Segundo a análise publicada pelo Estadão, a mudança oficial no comando do Supremo está prevista para setembro de 2027, mas a transição de funções já estaria sendo percebida na atuação de Moraes.
Brígido destaca que o ministro passou a representar o STF em encontros com integrantes dos Poderes Executivo e Legislativo, além de promover reuniões com representantes do Judiciário.
Um dos exemplos citados pela jornalista foi a audiência pública conduzida por Moraes com presidentes de tribunais de diferentes regiões do país para discutir estratégias de enfrentamento ao crime organizado. Representantes do Ministério da Justiça, da Procuradoria-Geral da República (PGR), da Ordem dos Advogados do Brasil (OAB) e de prefeituras também participaram das discussões.
De acordo com a análise, Moraes convocou os encontros na condição de relator de ações relacionadas à Lei Antifacção. O atual presidente do STF, Edson Fachin, participou da reunião como convidado.
Aproximação com Executivo e Legislativo
Carolina Brígido também chama atenção para a aproximação de Moraes com integrantes dos demais Poderes.
Durante o recesso de julho, quando ocupou interinamente a Presidência do STF, o ministro esteve no Palácio do Planalto para participar de uma cerimônia de sanção de leis relacionadas à proteção das mulheres. Após o evento, aceitou um convite do presidente Luiz Inácio Lula da Silva para um café.
A jornalista também cita um jantar realizado na residência de Moraes, em Brasília, que reuniu Lula e o presidente do Senado, Davi Alcolumbre. Segundo a análise, o encontro contribuiu para aproximar os chefes dos três Poderes.
Disputa de espaço no Supremo
A análise de Brígido também aborda a relação entre Moraes e outros ministros do STF e avalia como a futura mudança no comando da Corte pode alterar o equilíbrio interno.
Segundo a jornalista, Fachin mantém um perfil mais discreto no relacionamento com autoridades e teria uma estratégia própria para o restante de sua gestão.
Brígido cita ainda a possibilidade de encerramento do chamado inquérito das fake news, relatado por Moraes. Na avaliação apresentada no texto, o encerramento do processo poderia reduzir parte dos poderes concentrados atualmente nas mãos do ministro.

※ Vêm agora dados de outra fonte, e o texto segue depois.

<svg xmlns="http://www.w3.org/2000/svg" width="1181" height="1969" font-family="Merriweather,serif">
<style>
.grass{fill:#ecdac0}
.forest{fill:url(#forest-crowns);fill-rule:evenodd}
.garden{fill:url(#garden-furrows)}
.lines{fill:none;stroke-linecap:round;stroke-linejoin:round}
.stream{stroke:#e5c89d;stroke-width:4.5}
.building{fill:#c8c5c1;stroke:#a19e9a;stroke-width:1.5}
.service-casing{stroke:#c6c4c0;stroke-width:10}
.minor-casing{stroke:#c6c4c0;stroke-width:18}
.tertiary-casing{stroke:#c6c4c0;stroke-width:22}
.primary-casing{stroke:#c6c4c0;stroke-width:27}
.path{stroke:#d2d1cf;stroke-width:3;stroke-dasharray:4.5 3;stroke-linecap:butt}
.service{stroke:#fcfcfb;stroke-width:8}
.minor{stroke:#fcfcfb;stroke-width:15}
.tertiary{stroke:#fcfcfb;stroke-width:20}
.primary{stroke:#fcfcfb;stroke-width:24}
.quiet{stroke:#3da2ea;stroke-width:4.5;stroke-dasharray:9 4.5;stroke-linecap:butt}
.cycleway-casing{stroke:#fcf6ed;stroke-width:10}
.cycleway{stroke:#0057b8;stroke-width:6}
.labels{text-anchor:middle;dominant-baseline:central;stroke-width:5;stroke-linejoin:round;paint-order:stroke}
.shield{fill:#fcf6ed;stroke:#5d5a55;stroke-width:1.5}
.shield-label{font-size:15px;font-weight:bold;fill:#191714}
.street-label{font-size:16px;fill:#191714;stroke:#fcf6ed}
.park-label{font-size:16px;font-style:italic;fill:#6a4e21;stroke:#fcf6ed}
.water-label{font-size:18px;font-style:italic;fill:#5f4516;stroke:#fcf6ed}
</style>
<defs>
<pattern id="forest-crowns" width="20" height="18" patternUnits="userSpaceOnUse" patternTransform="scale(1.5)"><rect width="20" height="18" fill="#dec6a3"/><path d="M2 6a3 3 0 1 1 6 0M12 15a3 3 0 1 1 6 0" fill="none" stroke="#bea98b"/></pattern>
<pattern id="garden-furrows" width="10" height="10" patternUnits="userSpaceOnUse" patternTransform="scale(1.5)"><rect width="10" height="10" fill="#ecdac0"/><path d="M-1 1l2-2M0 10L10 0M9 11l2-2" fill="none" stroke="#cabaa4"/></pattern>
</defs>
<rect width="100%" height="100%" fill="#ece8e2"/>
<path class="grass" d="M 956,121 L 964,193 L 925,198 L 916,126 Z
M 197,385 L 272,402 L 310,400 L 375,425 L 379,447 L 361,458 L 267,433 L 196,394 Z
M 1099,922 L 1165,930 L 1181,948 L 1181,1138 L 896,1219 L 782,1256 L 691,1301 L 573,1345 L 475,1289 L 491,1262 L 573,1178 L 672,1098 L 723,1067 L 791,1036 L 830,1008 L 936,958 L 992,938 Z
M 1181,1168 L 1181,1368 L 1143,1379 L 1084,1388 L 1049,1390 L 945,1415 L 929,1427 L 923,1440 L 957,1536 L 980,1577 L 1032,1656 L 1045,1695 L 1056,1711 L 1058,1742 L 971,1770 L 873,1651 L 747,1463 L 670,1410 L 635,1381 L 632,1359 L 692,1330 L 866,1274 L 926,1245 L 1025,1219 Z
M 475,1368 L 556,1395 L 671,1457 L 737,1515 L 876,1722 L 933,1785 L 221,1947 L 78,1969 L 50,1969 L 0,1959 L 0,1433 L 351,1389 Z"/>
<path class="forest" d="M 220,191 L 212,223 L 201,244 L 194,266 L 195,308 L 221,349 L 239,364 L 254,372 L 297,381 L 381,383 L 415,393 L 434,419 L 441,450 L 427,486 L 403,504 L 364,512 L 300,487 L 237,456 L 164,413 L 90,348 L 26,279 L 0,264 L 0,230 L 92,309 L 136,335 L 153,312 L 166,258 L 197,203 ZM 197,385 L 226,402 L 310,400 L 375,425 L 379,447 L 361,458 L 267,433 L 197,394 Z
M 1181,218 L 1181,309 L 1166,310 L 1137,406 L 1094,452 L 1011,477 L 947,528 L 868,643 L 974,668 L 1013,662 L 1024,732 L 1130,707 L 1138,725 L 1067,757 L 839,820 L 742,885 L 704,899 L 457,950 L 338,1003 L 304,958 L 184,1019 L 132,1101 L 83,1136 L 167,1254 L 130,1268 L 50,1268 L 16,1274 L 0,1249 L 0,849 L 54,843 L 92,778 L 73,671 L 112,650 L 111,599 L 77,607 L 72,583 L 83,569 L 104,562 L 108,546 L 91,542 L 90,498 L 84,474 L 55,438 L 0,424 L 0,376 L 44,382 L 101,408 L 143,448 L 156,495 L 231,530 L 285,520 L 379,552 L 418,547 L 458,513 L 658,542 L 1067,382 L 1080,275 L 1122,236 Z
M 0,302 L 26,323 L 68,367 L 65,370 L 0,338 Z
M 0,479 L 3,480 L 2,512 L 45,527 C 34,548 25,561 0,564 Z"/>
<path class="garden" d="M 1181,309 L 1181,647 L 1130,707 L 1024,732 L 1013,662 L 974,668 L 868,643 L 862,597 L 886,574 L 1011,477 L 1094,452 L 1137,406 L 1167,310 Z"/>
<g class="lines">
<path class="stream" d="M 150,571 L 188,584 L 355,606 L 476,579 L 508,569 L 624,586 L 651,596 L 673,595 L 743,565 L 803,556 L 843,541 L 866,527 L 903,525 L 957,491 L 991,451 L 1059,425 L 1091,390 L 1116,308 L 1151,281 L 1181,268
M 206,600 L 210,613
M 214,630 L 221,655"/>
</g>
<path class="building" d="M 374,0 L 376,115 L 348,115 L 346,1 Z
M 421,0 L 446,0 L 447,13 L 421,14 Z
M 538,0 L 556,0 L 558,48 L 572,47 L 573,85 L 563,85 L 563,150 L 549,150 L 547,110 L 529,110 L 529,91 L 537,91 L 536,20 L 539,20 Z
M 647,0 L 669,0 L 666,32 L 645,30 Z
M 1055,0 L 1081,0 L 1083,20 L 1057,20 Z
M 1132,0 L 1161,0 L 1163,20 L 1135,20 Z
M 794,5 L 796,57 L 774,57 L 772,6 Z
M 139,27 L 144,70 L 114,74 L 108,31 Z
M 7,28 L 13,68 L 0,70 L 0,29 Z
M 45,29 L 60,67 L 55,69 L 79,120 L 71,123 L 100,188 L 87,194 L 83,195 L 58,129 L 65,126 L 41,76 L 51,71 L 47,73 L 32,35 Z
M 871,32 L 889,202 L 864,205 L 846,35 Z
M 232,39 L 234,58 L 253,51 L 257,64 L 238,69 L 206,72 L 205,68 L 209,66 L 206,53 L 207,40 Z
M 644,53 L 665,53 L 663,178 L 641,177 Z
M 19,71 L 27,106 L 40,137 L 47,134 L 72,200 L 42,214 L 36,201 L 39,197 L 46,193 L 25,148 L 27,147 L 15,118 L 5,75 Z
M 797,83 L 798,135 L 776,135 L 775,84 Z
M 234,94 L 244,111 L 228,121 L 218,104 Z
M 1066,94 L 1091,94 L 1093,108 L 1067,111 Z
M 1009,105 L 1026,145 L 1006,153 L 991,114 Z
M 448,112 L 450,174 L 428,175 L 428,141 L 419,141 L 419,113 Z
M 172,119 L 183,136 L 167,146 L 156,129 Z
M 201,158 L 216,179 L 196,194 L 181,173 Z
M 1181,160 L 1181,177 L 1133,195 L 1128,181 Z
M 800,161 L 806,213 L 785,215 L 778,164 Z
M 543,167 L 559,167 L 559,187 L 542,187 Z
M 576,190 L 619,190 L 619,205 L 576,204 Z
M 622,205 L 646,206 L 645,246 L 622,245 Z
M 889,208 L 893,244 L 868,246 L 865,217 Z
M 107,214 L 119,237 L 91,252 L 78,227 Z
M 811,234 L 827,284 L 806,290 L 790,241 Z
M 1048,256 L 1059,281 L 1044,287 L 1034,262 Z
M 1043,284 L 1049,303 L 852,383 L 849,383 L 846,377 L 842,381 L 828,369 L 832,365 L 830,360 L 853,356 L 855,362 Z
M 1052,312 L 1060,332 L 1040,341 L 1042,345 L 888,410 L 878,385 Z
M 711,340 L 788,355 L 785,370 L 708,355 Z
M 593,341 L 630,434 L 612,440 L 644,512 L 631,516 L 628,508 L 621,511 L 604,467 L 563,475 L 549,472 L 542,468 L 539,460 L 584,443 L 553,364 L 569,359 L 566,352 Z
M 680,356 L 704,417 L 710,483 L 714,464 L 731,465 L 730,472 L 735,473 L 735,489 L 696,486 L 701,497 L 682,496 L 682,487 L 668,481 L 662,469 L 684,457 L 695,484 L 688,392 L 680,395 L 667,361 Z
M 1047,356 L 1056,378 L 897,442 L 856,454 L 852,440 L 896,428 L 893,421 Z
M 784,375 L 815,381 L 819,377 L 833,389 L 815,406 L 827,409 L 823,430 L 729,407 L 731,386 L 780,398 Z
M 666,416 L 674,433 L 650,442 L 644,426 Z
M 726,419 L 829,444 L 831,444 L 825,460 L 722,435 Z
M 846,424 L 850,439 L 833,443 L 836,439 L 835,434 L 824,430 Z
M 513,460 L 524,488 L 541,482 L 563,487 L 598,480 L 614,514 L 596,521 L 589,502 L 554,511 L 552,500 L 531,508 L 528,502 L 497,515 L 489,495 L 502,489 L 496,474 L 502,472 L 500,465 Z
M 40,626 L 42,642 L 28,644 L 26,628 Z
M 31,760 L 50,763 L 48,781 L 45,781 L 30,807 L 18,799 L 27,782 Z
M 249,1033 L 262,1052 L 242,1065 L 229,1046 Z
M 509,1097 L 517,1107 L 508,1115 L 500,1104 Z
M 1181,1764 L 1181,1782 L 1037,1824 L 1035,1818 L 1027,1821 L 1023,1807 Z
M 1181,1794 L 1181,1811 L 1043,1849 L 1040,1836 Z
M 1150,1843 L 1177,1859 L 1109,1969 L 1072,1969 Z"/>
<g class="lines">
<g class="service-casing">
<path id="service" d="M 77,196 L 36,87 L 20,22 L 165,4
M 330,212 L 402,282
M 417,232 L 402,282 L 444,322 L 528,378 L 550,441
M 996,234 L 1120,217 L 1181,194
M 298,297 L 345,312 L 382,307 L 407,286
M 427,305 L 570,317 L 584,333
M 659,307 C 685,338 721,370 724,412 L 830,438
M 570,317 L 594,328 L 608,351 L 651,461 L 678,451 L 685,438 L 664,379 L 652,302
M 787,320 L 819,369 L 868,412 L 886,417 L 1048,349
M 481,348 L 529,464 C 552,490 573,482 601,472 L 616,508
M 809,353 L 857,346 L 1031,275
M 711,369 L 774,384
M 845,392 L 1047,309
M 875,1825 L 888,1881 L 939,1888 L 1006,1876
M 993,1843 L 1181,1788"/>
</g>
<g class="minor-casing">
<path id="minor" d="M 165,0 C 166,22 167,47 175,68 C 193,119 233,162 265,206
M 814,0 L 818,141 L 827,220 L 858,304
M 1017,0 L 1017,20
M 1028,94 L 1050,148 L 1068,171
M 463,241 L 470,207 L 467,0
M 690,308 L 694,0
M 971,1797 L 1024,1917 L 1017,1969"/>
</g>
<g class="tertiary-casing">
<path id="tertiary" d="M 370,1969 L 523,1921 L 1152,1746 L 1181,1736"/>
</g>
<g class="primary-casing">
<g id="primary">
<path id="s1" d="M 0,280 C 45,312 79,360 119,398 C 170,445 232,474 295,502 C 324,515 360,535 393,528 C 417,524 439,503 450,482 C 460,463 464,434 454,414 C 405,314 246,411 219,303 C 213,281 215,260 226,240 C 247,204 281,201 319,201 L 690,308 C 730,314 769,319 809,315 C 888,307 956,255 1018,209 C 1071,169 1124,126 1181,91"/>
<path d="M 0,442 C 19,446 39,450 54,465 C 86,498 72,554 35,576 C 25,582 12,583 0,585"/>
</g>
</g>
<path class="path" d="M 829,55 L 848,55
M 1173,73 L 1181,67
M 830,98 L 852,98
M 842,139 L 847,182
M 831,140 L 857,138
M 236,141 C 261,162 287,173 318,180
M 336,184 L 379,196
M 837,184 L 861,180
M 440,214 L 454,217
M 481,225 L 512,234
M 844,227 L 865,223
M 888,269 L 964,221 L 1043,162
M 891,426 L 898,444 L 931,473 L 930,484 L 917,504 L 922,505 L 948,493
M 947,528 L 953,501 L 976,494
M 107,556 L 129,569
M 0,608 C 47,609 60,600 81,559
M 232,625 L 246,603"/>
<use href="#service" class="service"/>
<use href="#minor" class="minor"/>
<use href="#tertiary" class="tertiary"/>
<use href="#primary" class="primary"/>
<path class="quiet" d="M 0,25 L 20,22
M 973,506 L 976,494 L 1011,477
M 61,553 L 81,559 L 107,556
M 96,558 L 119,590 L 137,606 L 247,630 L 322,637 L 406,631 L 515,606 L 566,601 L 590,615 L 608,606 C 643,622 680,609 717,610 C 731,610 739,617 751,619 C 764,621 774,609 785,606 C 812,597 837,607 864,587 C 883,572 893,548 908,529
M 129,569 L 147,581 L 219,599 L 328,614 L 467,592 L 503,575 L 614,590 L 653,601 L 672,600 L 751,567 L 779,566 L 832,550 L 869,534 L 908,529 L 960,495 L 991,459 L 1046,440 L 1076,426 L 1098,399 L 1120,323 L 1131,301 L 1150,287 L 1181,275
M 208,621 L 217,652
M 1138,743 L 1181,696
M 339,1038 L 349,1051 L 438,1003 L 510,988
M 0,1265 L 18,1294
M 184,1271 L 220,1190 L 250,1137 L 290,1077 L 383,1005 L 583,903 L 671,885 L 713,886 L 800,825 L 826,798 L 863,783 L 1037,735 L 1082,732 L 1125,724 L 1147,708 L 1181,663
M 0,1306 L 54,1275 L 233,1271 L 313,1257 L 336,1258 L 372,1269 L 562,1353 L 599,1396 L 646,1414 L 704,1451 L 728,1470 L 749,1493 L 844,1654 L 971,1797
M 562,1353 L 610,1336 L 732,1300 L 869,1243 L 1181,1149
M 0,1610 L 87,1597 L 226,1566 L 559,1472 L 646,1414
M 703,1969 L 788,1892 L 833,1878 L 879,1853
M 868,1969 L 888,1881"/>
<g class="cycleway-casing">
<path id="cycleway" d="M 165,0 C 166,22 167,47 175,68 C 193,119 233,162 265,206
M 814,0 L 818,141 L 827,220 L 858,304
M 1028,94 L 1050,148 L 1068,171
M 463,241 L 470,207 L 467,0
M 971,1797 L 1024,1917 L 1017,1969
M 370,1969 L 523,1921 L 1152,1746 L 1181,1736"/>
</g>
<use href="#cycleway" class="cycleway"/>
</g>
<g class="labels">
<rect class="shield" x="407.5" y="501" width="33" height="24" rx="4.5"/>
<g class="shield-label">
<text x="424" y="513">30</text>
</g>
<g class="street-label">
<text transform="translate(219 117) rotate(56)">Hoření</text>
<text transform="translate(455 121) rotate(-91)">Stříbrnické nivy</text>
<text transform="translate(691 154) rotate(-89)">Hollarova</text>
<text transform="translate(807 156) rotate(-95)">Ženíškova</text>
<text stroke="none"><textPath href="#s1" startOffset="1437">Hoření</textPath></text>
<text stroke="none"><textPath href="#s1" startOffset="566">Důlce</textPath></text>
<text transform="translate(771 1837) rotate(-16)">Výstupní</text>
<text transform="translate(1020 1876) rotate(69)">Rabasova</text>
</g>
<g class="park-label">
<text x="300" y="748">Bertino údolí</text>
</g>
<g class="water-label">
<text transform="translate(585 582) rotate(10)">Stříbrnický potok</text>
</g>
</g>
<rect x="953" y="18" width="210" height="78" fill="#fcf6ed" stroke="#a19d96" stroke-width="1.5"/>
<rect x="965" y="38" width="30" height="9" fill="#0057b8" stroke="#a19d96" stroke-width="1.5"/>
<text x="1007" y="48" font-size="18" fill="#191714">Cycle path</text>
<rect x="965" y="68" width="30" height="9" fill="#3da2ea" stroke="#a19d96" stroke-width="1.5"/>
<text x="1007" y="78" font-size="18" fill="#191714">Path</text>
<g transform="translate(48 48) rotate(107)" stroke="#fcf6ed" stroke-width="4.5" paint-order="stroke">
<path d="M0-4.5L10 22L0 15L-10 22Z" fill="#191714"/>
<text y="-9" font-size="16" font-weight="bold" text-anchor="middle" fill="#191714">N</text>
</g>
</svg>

A jornalista, porém, ressalta que, caso Moraes assuma a Presidência do Supremo, ele poderá ter condições de instaurar um novo inquérito semelhante, seguindo um precedente estabelecido durante a gestão de Dias Toffoli.
A análise publicada pelo Estadão apresenta, portanto, a avaliação de Carolina Brígido sobre a movimentação política e institucional dentro do STF e sobre o espaço que Alexandre de Moraes vem ocupando antes de uma eventual mudança formal no comando da Corte.